DeFrancesco was understandably disappointed for Daric Barton that he would have to miss development time to deal with his elbow injury. Barton had been in the middle of a three-week slump when he got hurt, something that DeFrancesco felt was a good learning experience for the phenom.

"This is probably the first time in his career that he has had to deal with failure, so that is probably good [for his development long-term]," DeFrancesco said.

"[When he comes back] he needs to continue to work on his work ethic and his defense and just come to the park and play everyday to get experience. Barton's right elbow is always sore, and now his left elbow is going to be sore, so he's going to have to make some adjustments. It's unfortunate that it happened."

Barton and the River Cats coaching staff have been hard at work this season on improving Barton's glove work. DeFrancesco said that he has seen some gradual improvements in Barton's first base play. Many fans forget that Barton has gone from high-A to AAA in a year's time and that the speed of the game increases dramatically with each level change.

"We are out there working every day [with Barton] at seeing balls off of the bat. The balls come at you harder here and they come at you even harder at the next level, so we are just working on getting him used to that and getting his timing down," DeFrancesco said.

Praise for Nate Espy

Players never like to get demoted, especially six-year minor league veterans. However, Sacramento first baseman Nate Espy had to swallow a difficult pill earlier this season when he was sent from AAA to high-A Stockton to get at-bats.

Espy hit .382 with a homer in 10 games for Stockton and then returned to Sacramento on May 2. Since that time, Espy has been on fire, hitting .341 with two homers and 14 RBI in 25 games.
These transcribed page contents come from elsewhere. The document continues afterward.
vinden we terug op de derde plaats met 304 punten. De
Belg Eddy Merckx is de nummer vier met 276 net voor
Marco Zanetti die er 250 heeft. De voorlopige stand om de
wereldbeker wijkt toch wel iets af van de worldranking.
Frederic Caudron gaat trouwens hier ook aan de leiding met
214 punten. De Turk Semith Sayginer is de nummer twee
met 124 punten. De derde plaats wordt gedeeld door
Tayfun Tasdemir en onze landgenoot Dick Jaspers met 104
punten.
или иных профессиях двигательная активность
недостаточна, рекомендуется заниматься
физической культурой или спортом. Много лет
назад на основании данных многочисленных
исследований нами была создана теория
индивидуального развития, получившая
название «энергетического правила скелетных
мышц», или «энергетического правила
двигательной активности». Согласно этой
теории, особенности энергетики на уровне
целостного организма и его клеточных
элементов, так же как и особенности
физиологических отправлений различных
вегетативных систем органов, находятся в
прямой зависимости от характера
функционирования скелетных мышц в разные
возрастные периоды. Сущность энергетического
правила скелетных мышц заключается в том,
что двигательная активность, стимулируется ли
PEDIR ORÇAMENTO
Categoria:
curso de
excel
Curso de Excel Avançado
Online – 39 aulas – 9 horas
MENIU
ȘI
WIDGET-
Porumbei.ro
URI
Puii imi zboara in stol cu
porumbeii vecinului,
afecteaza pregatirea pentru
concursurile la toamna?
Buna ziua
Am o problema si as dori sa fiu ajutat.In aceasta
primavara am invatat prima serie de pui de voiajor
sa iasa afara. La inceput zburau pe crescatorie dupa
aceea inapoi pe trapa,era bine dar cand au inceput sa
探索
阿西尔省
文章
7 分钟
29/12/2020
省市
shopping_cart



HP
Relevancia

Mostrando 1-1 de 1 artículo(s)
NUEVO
"Espy came here and there was no room for him. We wanted him to get some at-bats, so we sent him down to A-ball. He handled it really well, kept his head up. He battled and came back up here and he has been unbelievable for us. Two hits every game, it seems like," DeFrancesco said.

Charitable River Cats

The River Cats debuted some new threads on Wednesday, as they wore special red home jerseys for the first time this season. The jerseys say "Rio Gatos" and are part of a Spanish-themed promotion. The team will wear them every Wednesday home game for the rest of the year and the red jerseys will be auctioned off to a TBD charity at the end of the year.